Milson Jones

No. 32, 34
- Position: Fullback

Personal information
- Born: August 14, 1959 (age 66) Linstead, Jamaica
- Height: 6 ft 0 in (1.83 m)
- Weight: 210 lb (95 kg)

Career information
- College: University of North Dakota

Career history
- 1982–83: Winnipeg Blue Bombers
- 1984–87: Edmonton Eskimos
- 1988–92: Saskatchewan Roughriders

Awards and highlights
- 2× Grey Cup champion (1987, 1989); Dick Suderman Trophy (1987);

= Milson Jones =

Jamaican gridiron football player (born 1959)

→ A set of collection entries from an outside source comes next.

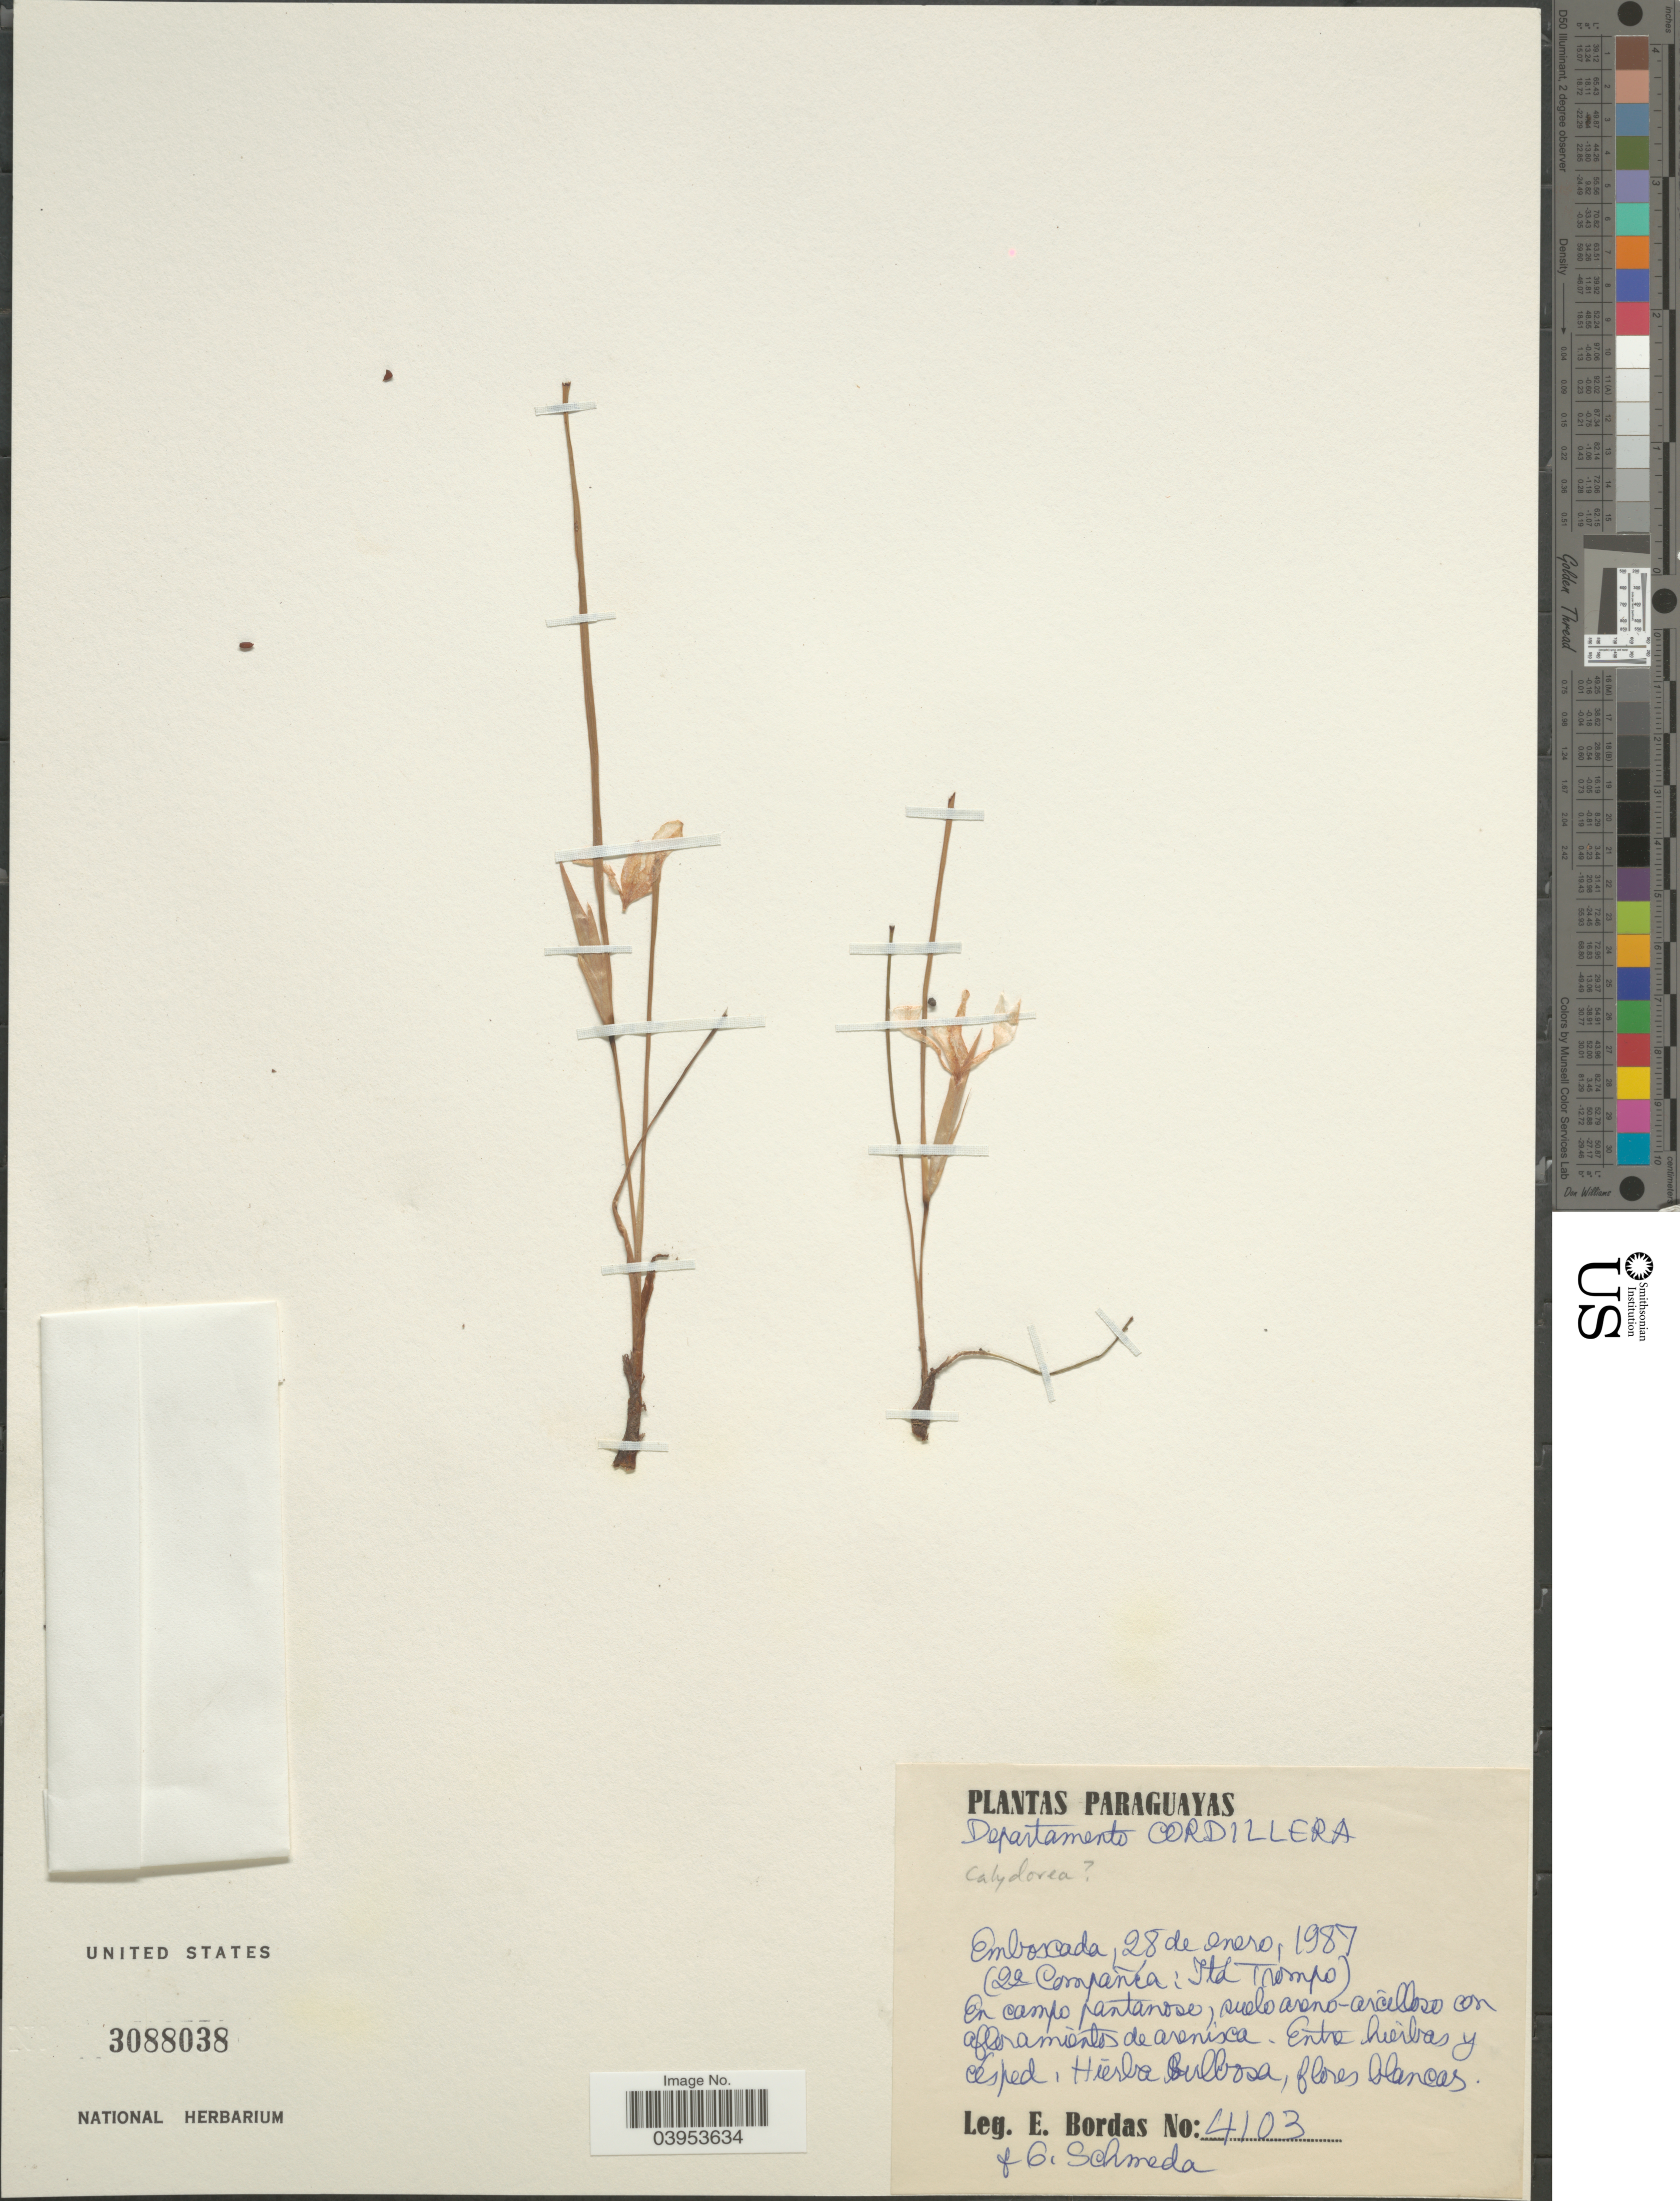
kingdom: Plantae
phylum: Tracheophyta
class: Liliopsida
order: Asparagales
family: Iridaceae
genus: Calydorea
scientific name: Calydorea sp.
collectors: E. Bordas & G. Schmeda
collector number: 4103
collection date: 1987-01-28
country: Paraguay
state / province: Cordillera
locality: Departamento Cordillera. (Da Compañia: Ltd Trompo). En campo pantanose.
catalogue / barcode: US 3088038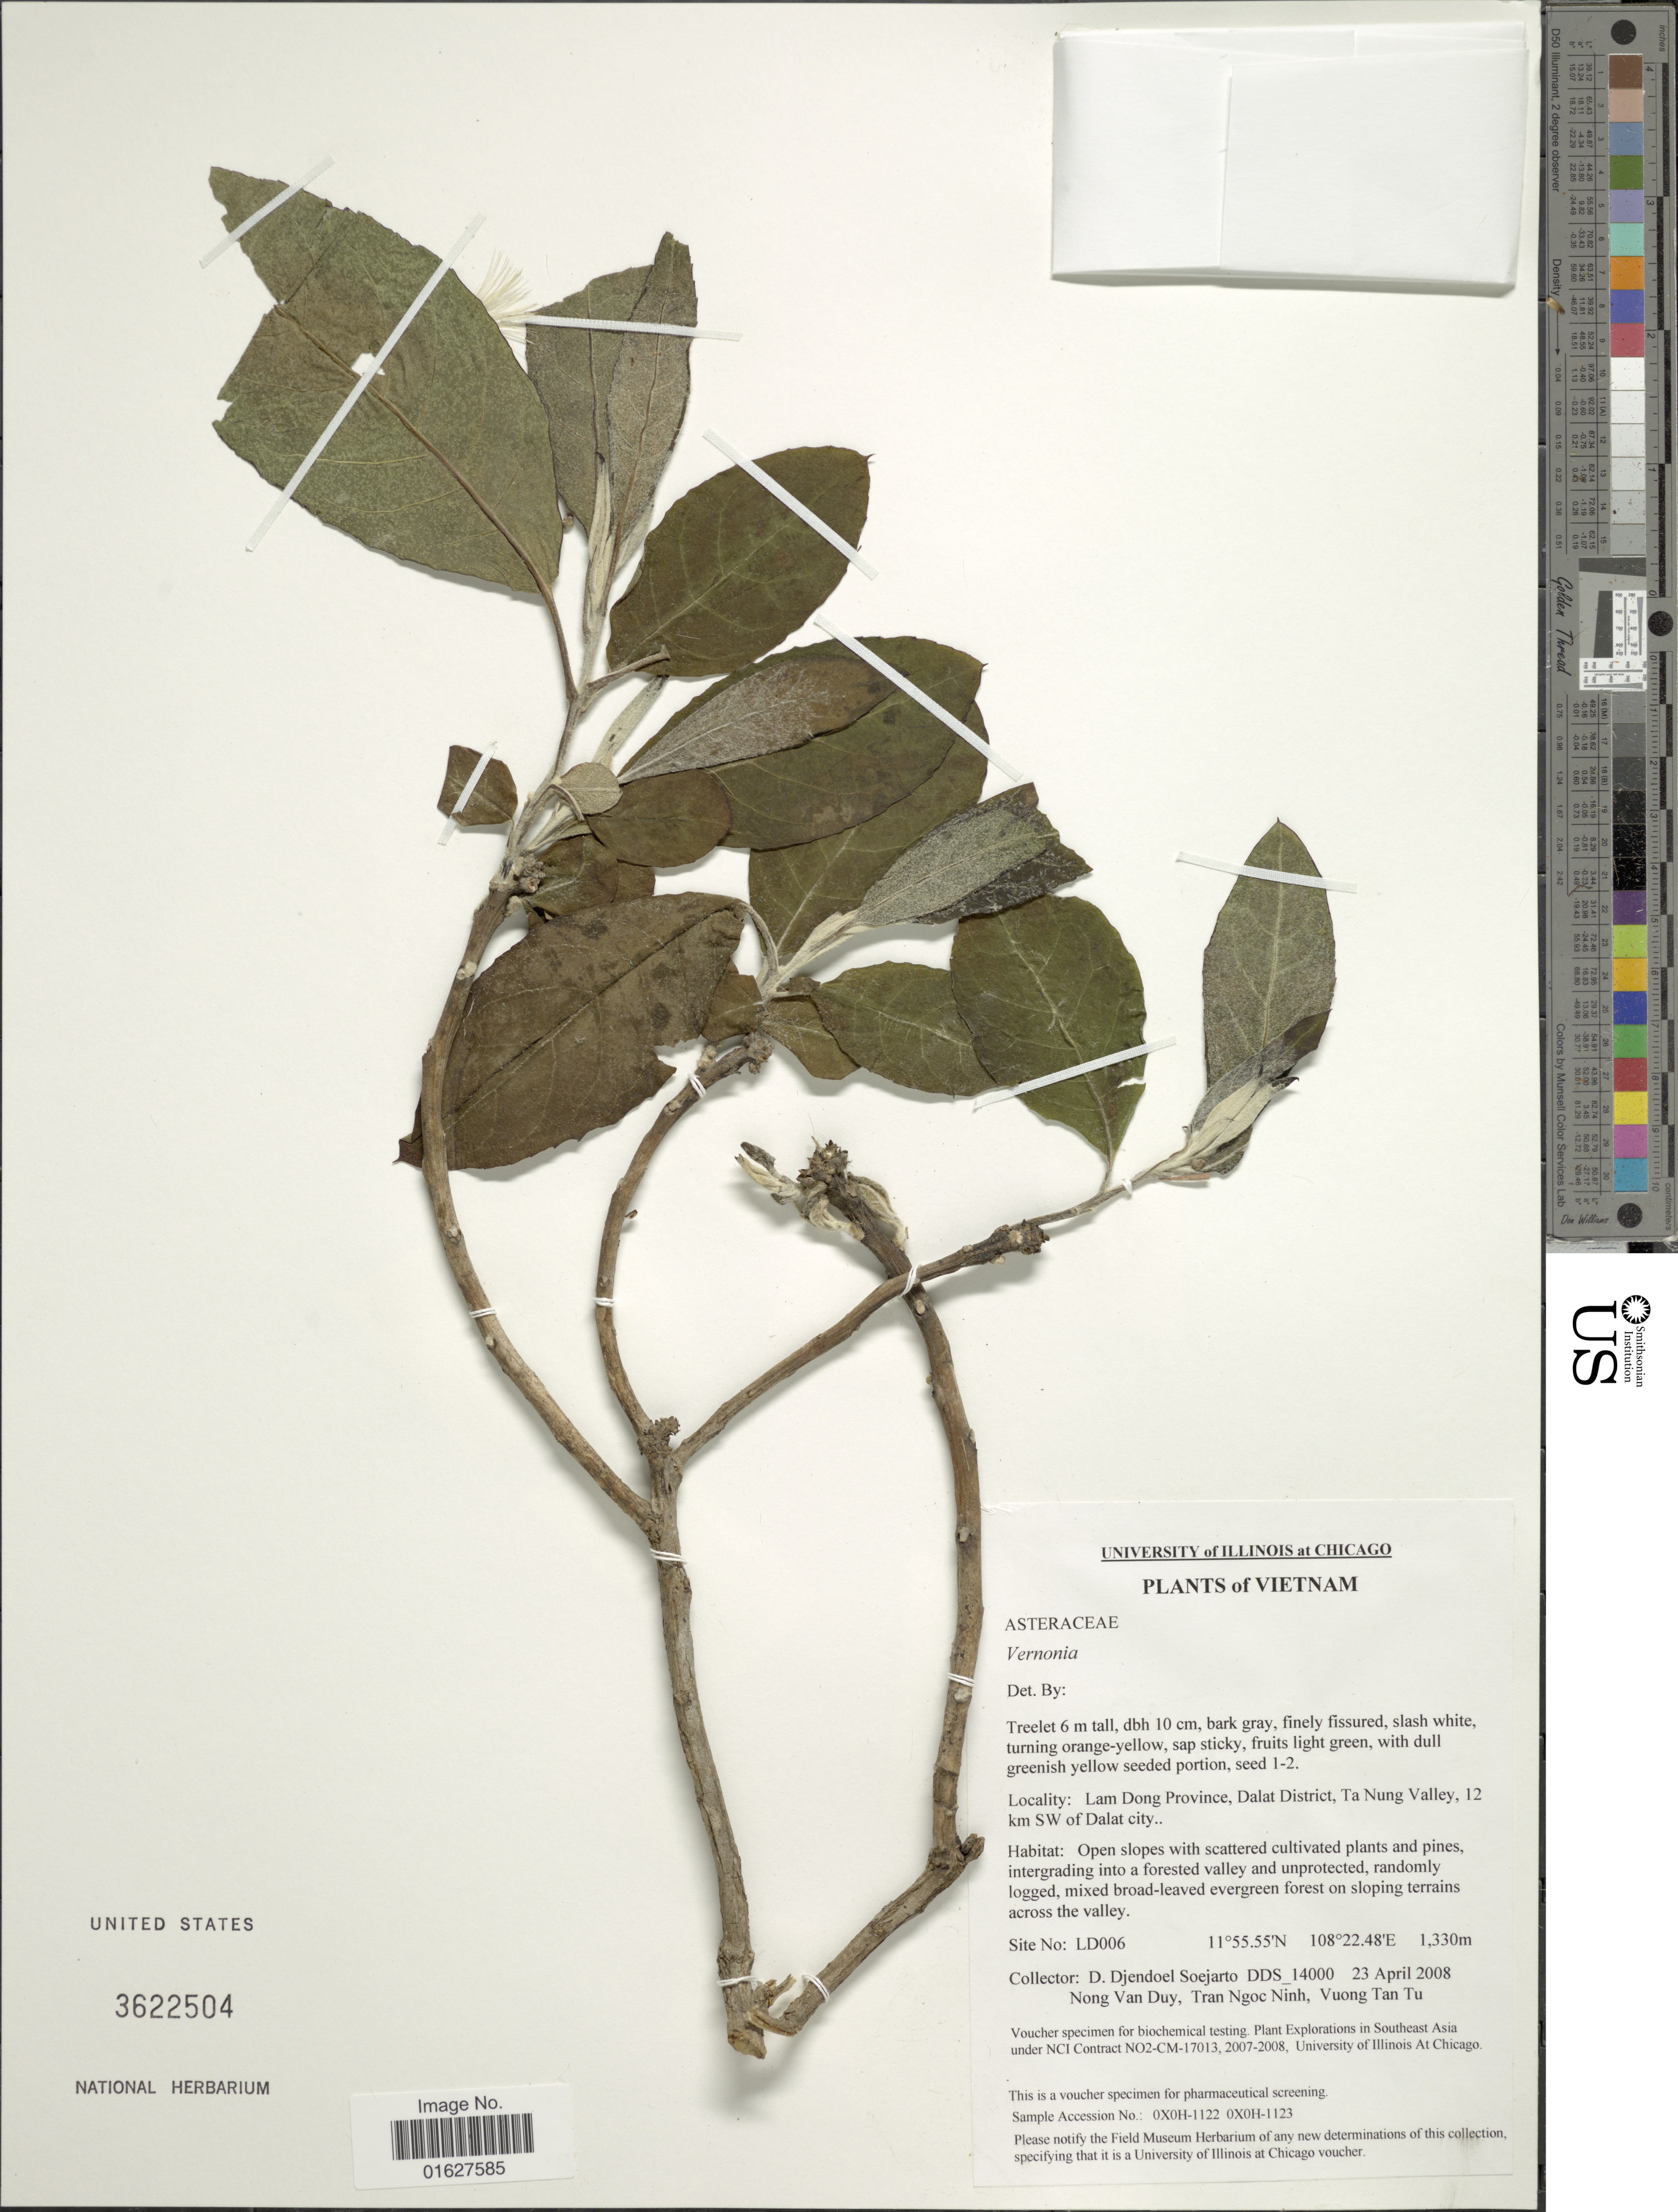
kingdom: Plantae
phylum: Tracheophyta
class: Magnoliopsida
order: Asterales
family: Asteraceae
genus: Vernonia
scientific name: Vernonia sp.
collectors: D. D. Soejarto, D. Nong, T. N. Ninh & V. Tu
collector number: DDS_14000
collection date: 2008-04-23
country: Vietnam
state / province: Lam Dong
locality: Lam Dong Province, Dalat District, Ta Nung Valley, 12 km SW of Dalat City.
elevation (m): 1330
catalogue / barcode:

Milson Jones (born August 14, 1959) is a former award winning and Grey Cup champion fullback in the Canadian Football League (CFL).

Born in Jamaica, Jones was a stand-out player at the University of North Dakota. He played at UND from 1979 to 1981 and was an All-American in 1980 and 1981. He joined the Winnipeg Blue Bombers in 1982. In 1984, he moved to the Edmonton Eskimos, where in 1987 he won the Grey Cup in a classic game, being named the Dick Suderman Trophy winner. His next stop was the Saskatchewan Roughriders in 1988, where he had his two best seasons, rushing for 730 yards in 1988 and 765 yards in 1990. He also won another Grey Cup, again a classic game in 1989. In 11 seasons he rushed for 4,930 yards and caught 359 passes for 3,873 yards.

Both Milson's sons (Devon and Tristan) became Canadian university football stars.